If I have a table containing schedule information that implies particular dates, is there a SQL statement that can be written to convert that information into actual rows, using some sort of CROSS JOIN, perhaps?
Consider a payment schedule table with these columns:
StartDate - the date the schedule begins (1st payment is due on this date)
Term - the length in months of the schedule
Frequency - the number of months between recurrences
PaymentAmt - the payment amount :-)
SchedID StartDate Term Frequency PaymentAmt
-------------------------------------------------
1 05-Jan-2003 48 12 1000.00
2 20-Dec-2008 42 6 25.00
Is there a single SQL statement to allow me to go from the above to the following?
Running
SchedID Payment Due Expected
Num Date Total
--------------------------------------
1 1 05-Jan-2003 1000.00
1 2 05-Jan-2004 2000.00
1 3 05-Jan-2005 3000.00
1 4 05-Jan-2006 4000.00
1 5 05-Jan-2007 5000.00
2 1 20-Dec-2008 25.00
2 2 20-Jun-2009 50.00
2 3 20-Dec-2009 75.00
2 4 20-Jun-2010 100.00
2 5 20-Dec-2010 125.00
2 6 20-Jun-2011 150.00
2 7 20-Dec-2011 175.00
I'm using MS SQL Server 2005 (no hope for an upgrade soon) and I can already do this using a table variable and while loop, but it seemed like some sort of CROSS JOIN would apply but I don't know how that might work.
Your thoughts are appreciated.
EDIT: I'm actually using SQL Server 2005 though I initially said 2000. We aren't quite as backwards as I thought. Sorry.

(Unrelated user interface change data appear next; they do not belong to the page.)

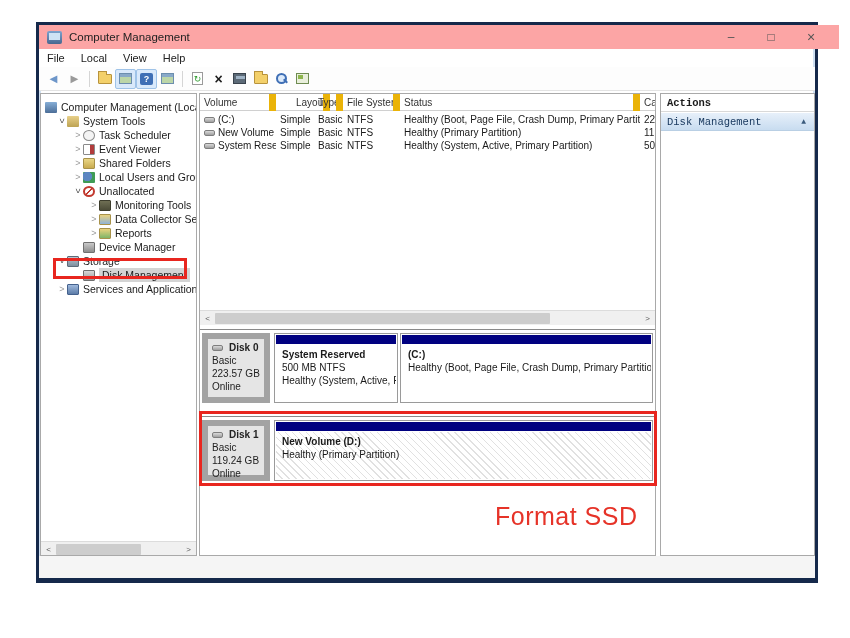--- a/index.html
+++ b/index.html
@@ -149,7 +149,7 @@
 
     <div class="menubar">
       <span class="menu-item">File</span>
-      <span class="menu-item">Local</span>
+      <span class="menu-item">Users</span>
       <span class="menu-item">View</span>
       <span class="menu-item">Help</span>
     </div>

I cannot test the code right now, so take it with a pinch of salt, but I think that something looking more or less like the following should answer the question:
with q(SchedId, PaymentNum, DueDate, RunningExpectedTotal) as
(select SchedId,
1 as PaymentNum,
StartDate as DueDate,
PaymentAmt as RunningExpectedTotal
from PaymentScheduleTable
union all
select q.SchedId,
1 + q.PaymentNum as PaymentNum,
DATEADD(month, s.Frequency, q.DueDate) as DueDate,
q.RunningExpectedTotal + s.PaymentAmt as RunningExpectedTotal
from q
inner join PaymentScheduleTable s
on s.SchedId = q.SchedId
where q.PaymentNum <= s.Term / s.Frequency)
select *
from q
order by SchedId, PaymentNum
Try using a table of integers (or better this: http://www.sql-server-helper.com/functions/integer-table.aspx) and a little date math, e..g. start + int * freq
I've used table-valued functions to achieve a similar result. Basically the same as using a table variable I know, but I remember being really pleased with the design.
The usage ends up reading very well, in my opinion:
/* assumes #startdate and #enddate schedule limits */
SELECT
p.paymentid,
ps.paymentnum,
ps.duedate,
ps.ret
FROM
payment p,
dbo.FUNC_get_payment_schedule(p.paymentid, #startdate, #enddate) ps
ORDER BY p.paymentid, ps.paymentnum
A typical solution is to use a Calendar table. You can expand it to fit your own needs, but it would look something like:
CREATE TABLE Calendar
(
calendar_date DATETIME NOT NULL,
is_holiday BIT NOT NULL DEFAULT(0),
CONSTRAINT PK_Calendar PRIMARY KEY CLUSTERED calendar_date
)
In addition to the is_holiday you can add other columns that are relevant for you. You can write a script to populate the table up through the next 10 or 100 or 1000 years and you should be all set. It makes queries like that one that you're trying to do much simpler and can give you additional functionality.